He styled of great purity, intense concentration, and rationality.Ĭamus died at the age of 46 years in a car accident near Sens in le Grand Fossard in the small town of Villeblevin.īy the end of high school I was a very unhappy person and had been so since our family moved from unincorporated Kane County to Park Ridge, Illinois when I was ten. His austere search for moral order found its aesthetic correlative in the classicism of his art. People also well know La Chute ( The Fall), work of Camus in 1956.Ĭamus authored L'Exil et le royaume ( Exile and the Kingdom) in 1957. Without having the unreasonable ambition to save men, we still want to serve them." The time demanded his response, chiefly in his activities, but in 1947, Camus retired from political journalism.ĭoctor Rieux of La Peste ( The Plague), 1947, who tirelessly attends the plague-stricken citizens of Oran, enacts the revolt against a world of the absurd and of injustice, and confirms words: "We refuse to despair of mankind. Meursault, central character of L'Étranger ( The Stranger), 1942, illustrates much of this essay: man as the nauseated victim of the absurd orthodoxy of habit, later - when the young killer faces execution - tempted by despair, hope, and salvation.īesides his fiction and essays, Camus very actively produced plays in the theater (e.g., Caligula, 1944).

The essay Le Mythe de Sisyphe ( The Myth of Sisyphus), 1942, expounds notion of acceptance of the absurd of Camus with "the total absence of hope, which has nothing to do with despair, a continual refusal, which must not be confused with renouncement - and a conscious dissatisfaction."

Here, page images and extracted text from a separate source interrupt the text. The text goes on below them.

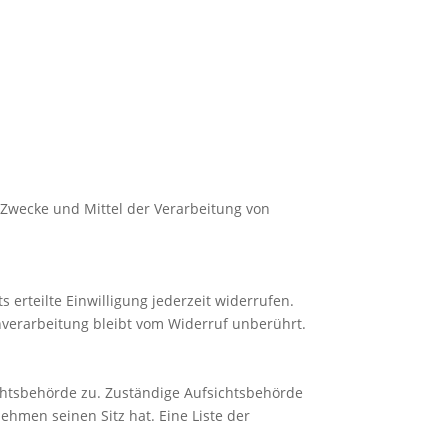
e Zwecke und Mittel der Verarbeitung von
 erteilte Einwilligung jederzeit widerrufen.
enverarbeitung bleibt vom Widerruf unberührt.
ichtsbehörde zu. Zuständige Aufsichtsbehörde
hmen seinen Sitz hat. Eine Liste der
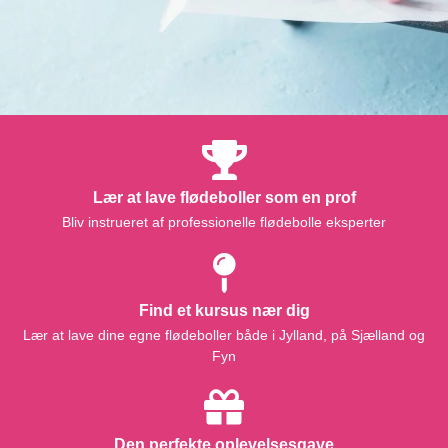
Lær at lave flødeboller som en prof
Bliv instrueret af professionelle flødebolle eksperter
Find et kursus nær dig
Lær at lave dine egne flødeboller både i Jylland, på Sjælland og
Fyn
Den perfekte oplevelsesgave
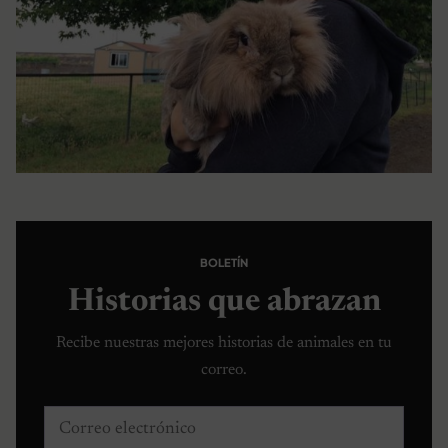
BOLETÍN
Historias que abrazan
Recibe nuestras mejores historias de animales en tu
correo.
Correo electrónico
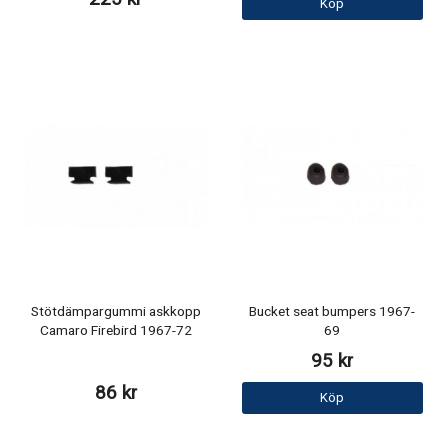
Köp
Stötdämpargummi askkopp
Bucket seat bumpers 1967-
Camaro Firebird 1967-72
69
95 kr
86 kr
Köp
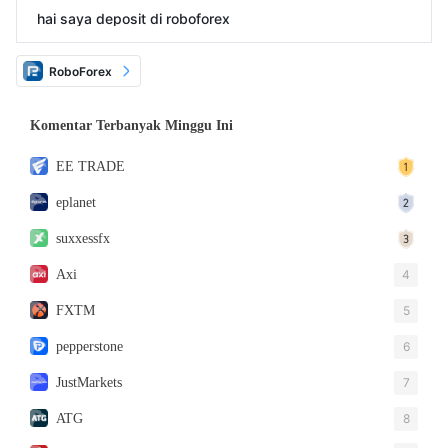
hai saya deposit di roboforex
RoboForex
Komentar Terbanyak Minggu Ini
EE TRADE
eplanet
suxxessfx
Axi
4
FXTM
5
pepperstone
6
JustMarkets
7
ATG
8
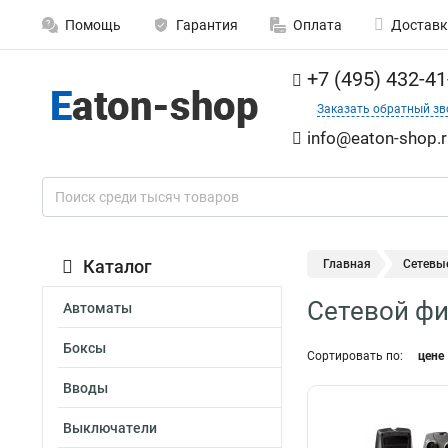
Помощь
Гарантия
Оплата
Доставк
+7 (495) 432-41
Заказать обратный зв
info@eaton-shop.r
Каталог
Главная
Сетевы
Сетевой фи
Автоматы
Боксы
Сортировать по:
цене
Вводы
Выключатели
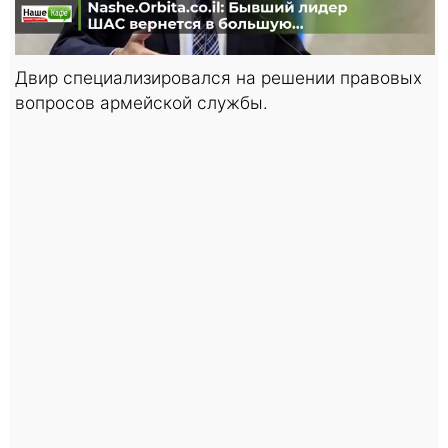
Двир специализировался на решении правовых
вопросов армейской службы.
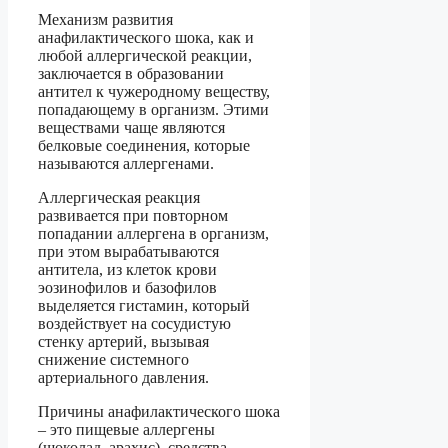
Механизм развития
анафилактического шока, как и
любой аллергической реакции,
заключается в образовании
антител к чужеродному веществу,
попадающему в организм. Этими
веществами чаще являются
белковые соединения, которые
называются аллергенами.
Аллергическая реакция
развивается при повторном
попадании аллергена в организм,
при этом вырабатываются
антитела, из клеток крови
эозинофилов и базофилов
выделяется гистамин, который
воздействует на сосудистую
стенку артерий, вызывая
снижение системного
артериального давления.
Причины анафилактического шока
– это пищевые аллергены
(шоколад, арахис), средства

The man and the times met: Camus joined the resistance movement during the occupation and after the liberation served as a columnist for the newspaper Combat.

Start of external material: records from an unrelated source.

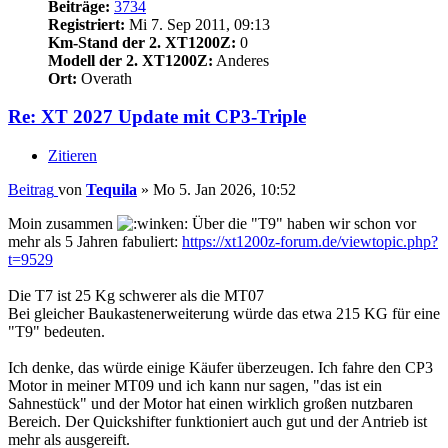
Beiträge:
3734
Registriert:
Mi 7. Sep 2011, 09:13
Km-Stand der 2. XT1200Z:
0
Modell der 2. XT1200Z:
Anderes
Ort:
Overath
Re: XT 2027 Update mit CP3-Triple
Zitieren
Beitrag
von
Tequila
»
Mo 5. Jan 2026, 10:52
Moin zusammen
Über die "T9" haben wir schon vor
mehr als 5 Jahren fabuliert:
https://xt1200z-forum.de/viewtopic.php?
t=9529
Die T7 ist 25 Kg schwerer als die MT07
Bei gleicher Baukastenerweiterung würde das etwa 215 KG für eine
"T9" bedeuten.
Ich denke, das würde einige Käufer überzeugen. Ich fahre den CP3
Motor in meiner MT09 und ich kann nur sagen, "das ist ein
Sahnestück" und der Motor hat einen wirklich großen nutzbaren
Bereich. Der Quickshifter funktioniert auch gut und der Antrieb ist
mehr als ausgereift.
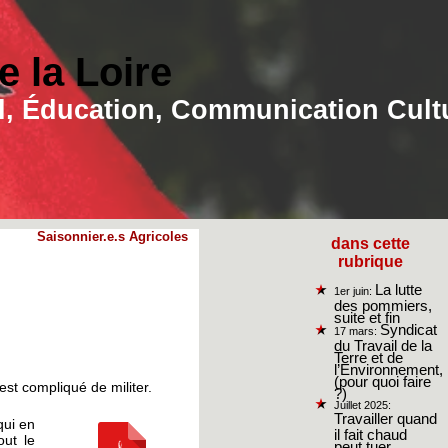
 la Loire
ial, Éducation, Communication Cult
Saisonnier.e.s Agricoles
dans cette
rubrique
La lutte
1er juin:
des pommiers,
suite et fin
Syndicat
17 mars:
du Travail de la
Terre et de
l’Environnement,
(pour quoi faire
est compliqué de militer.
?)
Juillet 2025:
Travailler quand
qui en
il fait chaud
out le
peut tuer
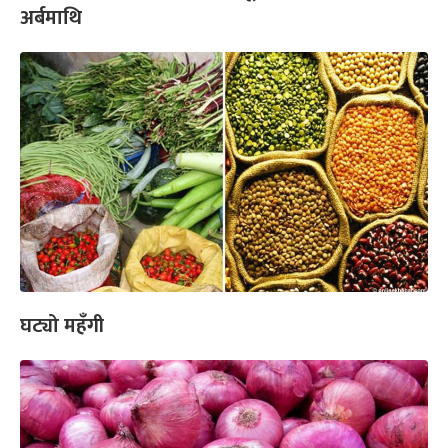
अर्बमाथि
घट्यो महँगी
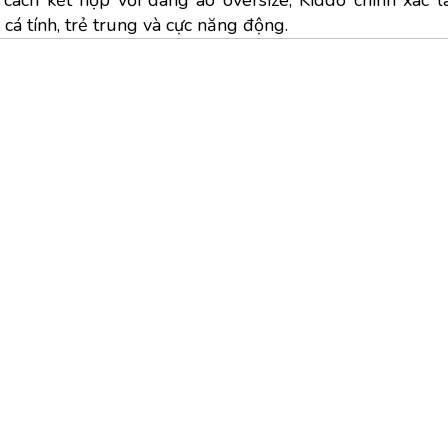
 cá tính, trẻ trung và cực năng động.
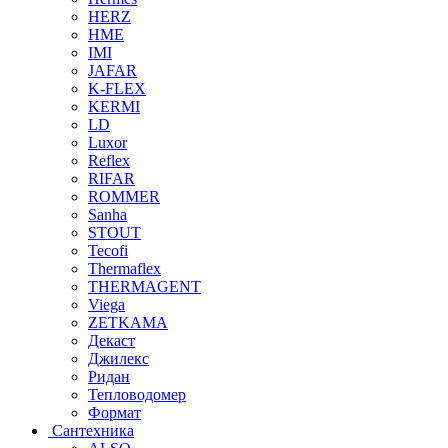
HERZ
HME
IMI
JAFAR
K-FLEX
KERMI
LD
Luxor
Reflex
RIFAR
ROMMER
Sanha
STOUT
Tecofi
Thermaflex
THERMAGENT
Viega
ZETKAMA
Декаст
Джилекс
Ридан
Тепловодомер
Формат
Сантехника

Of semi-proletarian parents, early attached to intellectual circles of strongly revolutionary tendencies, with a deep interest, he came at the age of 25 years in 1938 only chance prevented him from pursuing a university career in that field. One may trace his enjoyment of the theater back to his membership in l'Equipe, an Algerian group, whose "collective creation" Révolte dans les Asturies (1934) was banned for political reasons.

He also adapted plays of Pedro Calderón de la Barca, Lope de Vega, Dino Buzzati, and Requiem for a Nun of William Faulkner. Origin and his experiences of this representative of non-metropolitan literature in the 1930s dominated influences in his thought and work. Works, such as the novels The Stranger (1942) and The Plague (1947), of Algerian-born French writer and philosopher Albert Camus concern the absurdity of the human condition he won the Nobel Prize of 1957 for literature.